[EXCERPT]:
A Wi-Fi device must support IEEE 802.11 g or a newer technology to be able to act as P2P Device [8]. A P2P Device can assume both roles (GO and Client) if it has multiple wireless interfaces, or if it can implement virtual interfaces or time-sharing techniques on the same interface [19]. Likewise, a P2P Device can be both a part of a Wi-Fi Direct group and maintain a conventional Wi-Fi connection simultaneously, as shown in panel C of Fig. 2. Such a device is referred to as a P2P Concurrent Device [8, 13, 19]. This enables a wide range of possibilities. For example, a P2P Device can provide a connection to the outer world by simultaneously connecting to a conventional Wi-Fi AP or a 3G/4G network and to a P2P Client. This is a major advantage over conventional ad-hoc networking in which devices cannot simultaneously connect to existing Wi-Fi networks. Additionally, a P2P Device can be a member of multiple P2P Groups simultaneously [8].

Thus, in contrast to a conventional Wi-Fi network in which a device can either operate as an AP or a client, in Wi-Fi Direct, these roles are arbitrary—any device can function as an AP. Furthermore, the fact that this new capability can be implemented entirely in software, without a need of making any changes to the existing 802.11 hardware, bears a high significance [13].

3.2 Peer-to-Peer Streaming Peer Protocol

Streaming multimedia distribution to and between the train passengers is coordinated by using the Peer-to-Peer Streaming Peer Protocol [9] (PPSPP). PPSPP is an Internet Engineering Task Force standardized protocol used to implement peer-to-peer based data distribution.

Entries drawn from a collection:
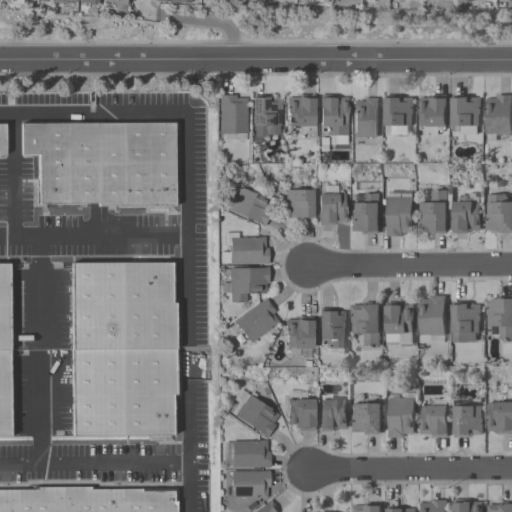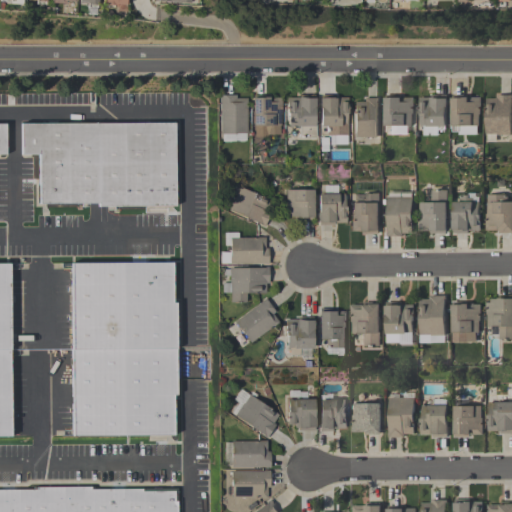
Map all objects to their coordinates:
building: (382, 0)
building: (12, 1)
building: (172, 1)
building: (467, 1)
building: (506, 1)
building: (37, 2)
building: (59, 2)
building: (87, 3)
building: (111, 3)
road: (178, 18)
road: (234, 42)
road: (256, 64)
road: (93, 112)
building: (301, 112)
building: (399, 113)
building: (433, 113)
building: (466, 114)
building: (231, 115)
building: (301, 115)
building: (499, 115)
building: (264, 116)
building: (400, 116)
building: (434, 116)
building: (467, 116)
building: (232, 117)
building: (265, 117)
building: (499, 117)
building: (333, 118)
building: (366, 118)
building: (366, 118)
building: (334, 119)
building: (2, 139)
building: (2, 140)
building: (102, 164)
building: (102, 164)
road: (12, 175)
building: (298, 204)
building: (299, 205)
building: (249, 207)
building: (250, 207)
building: (330, 209)
building: (331, 209)
building: (435, 212)
building: (434, 213)
building: (499, 213)
building: (400, 214)
building: (498, 214)
building: (365, 215)
building: (366, 215)
building: (466, 215)
building: (466, 215)
building: (399, 216)
road: (186, 227)
road: (93, 236)
building: (246, 251)
building: (244, 252)
road: (407, 266)
building: (243, 283)
building: (246, 283)
road: (39, 289)
building: (501, 316)
building: (499, 317)
building: (431, 318)
building: (431, 319)
building: (255, 321)
building: (257, 321)
building: (398, 321)
building: (465, 322)
building: (465, 322)
building: (366, 324)
building: (399, 324)
building: (366, 325)
building: (332, 328)
building: (333, 331)
building: (298, 333)
building: (299, 337)
building: (121, 349)
building: (4, 350)
building: (122, 350)
building: (4, 351)
road: (42, 409)
building: (300, 414)
building: (300, 414)
building: (255, 415)
building: (331, 415)
building: (332, 415)
building: (255, 416)
building: (401, 416)
building: (401, 417)
building: (500, 417)
building: (366, 418)
building: (500, 418)
building: (367, 419)
building: (434, 419)
building: (434, 419)
building: (467, 420)
building: (468, 421)
road: (187, 446)
building: (246, 455)
building: (249, 455)
road: (94, 464)
road: (408, 470)
building: (248, 484)
building: (247, 485)
building: (86, 500)
building: (87, 500)
building: (434, 505)
building: (467, 505)
building: (433, 506)
building: (468, 506)
building: (367, 507)
building: (500, 507)
building: (267, 508)
building: (267, 508)
building: (367, 508)
building: (500, 508)
building: (399, 509)
building: (401, 510)
building: (327, 511)
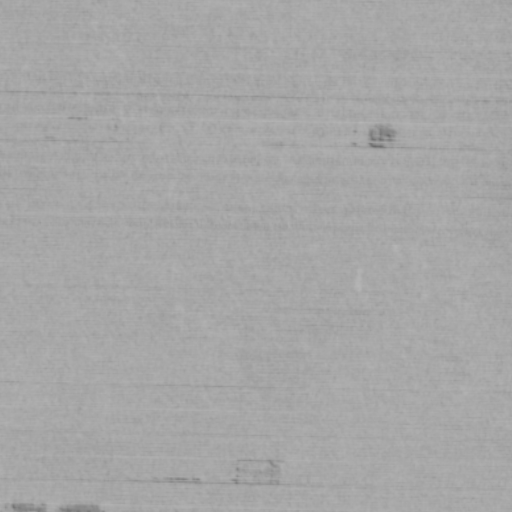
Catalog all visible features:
crop: (255, 255)
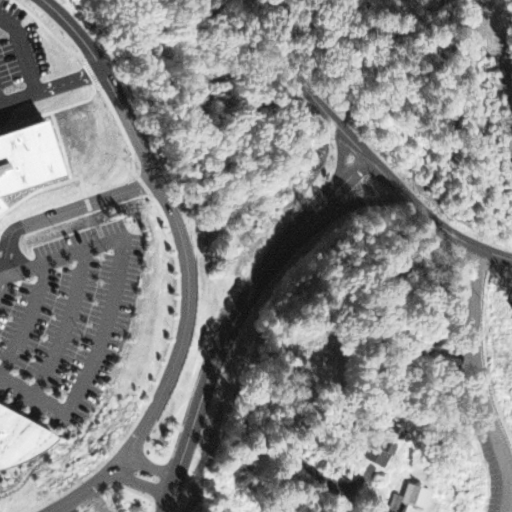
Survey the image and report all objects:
road: (365, 152)
building: (28, 161)
road: (61, 213)
building: (22, 245)
road: (185, 258)
road: (108, 303)
road: (21, 314)
road: (239, 318)
road: (59, 326)
road: (479, 381)
road: (267, 420)
building: (17, 440)
building: (385, 449)
road: (145, 475)
building: (416, 498)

[REQUIREMENT A]: In the Wi-Fi Direct excerpt, what is a P2P Device called when it belongs to a Wi-Fi Direct group and also keeps a conventional Wi-Fi connection?
[REQUIREMENT B]: Extend the excerpt on Wi-Fi Direct and the Peer-to-Peer Streaming Peer Protocol, starting after its final sentence.

[EXERCISE RESPONSE A]: A P2P Concurrent Device.

[EXERCISE RESPONSE B]:
Each train passenger using the in-train streaming multimedia distribution system has to run a client of PPSPP protocol software. The client software can be run on any computing device, like a laptop, a smartphone or a tablet. A group of connected users that are running the PPSPP clients is referred to as a swarm. After starting the PPSPP client, each member of a swarm makes a TCP connection to the tracker node. The tracker node is used by the arriving nodes to learn IP addresses of other members in the swarm and to get the bootstrap information required to start downloading data. The tracker node functionality can be implemented in a dedicated node or in one of the swarm members.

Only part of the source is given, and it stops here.